(TASK BRIEF) List every line of the material below that contains the word "After". Case counts.

Records from a dataset:
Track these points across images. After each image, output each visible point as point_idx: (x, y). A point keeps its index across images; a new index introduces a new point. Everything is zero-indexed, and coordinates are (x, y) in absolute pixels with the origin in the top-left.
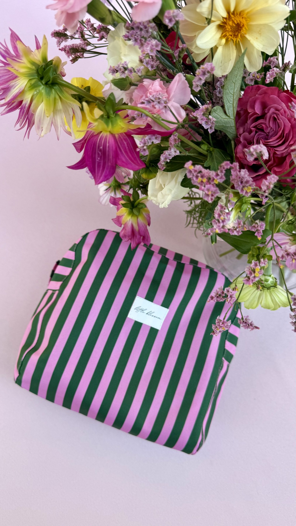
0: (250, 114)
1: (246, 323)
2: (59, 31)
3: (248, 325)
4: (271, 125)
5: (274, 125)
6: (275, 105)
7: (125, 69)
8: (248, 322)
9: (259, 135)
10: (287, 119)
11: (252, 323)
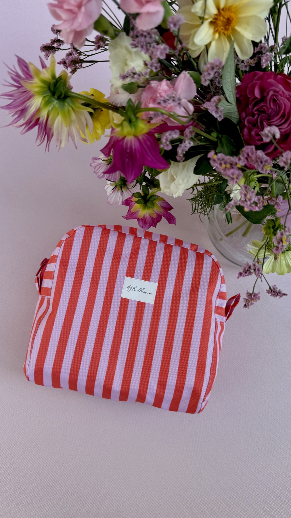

(EXERCISE RESPONSE)
Track these points across images. After each image, output each visible point as point_idx: (x, y). A point keeps its index across images; a new index introduces a new point. Everything is zero-indexed, and coordinates are (x, y) in absolute pixels with the origin in the top-left.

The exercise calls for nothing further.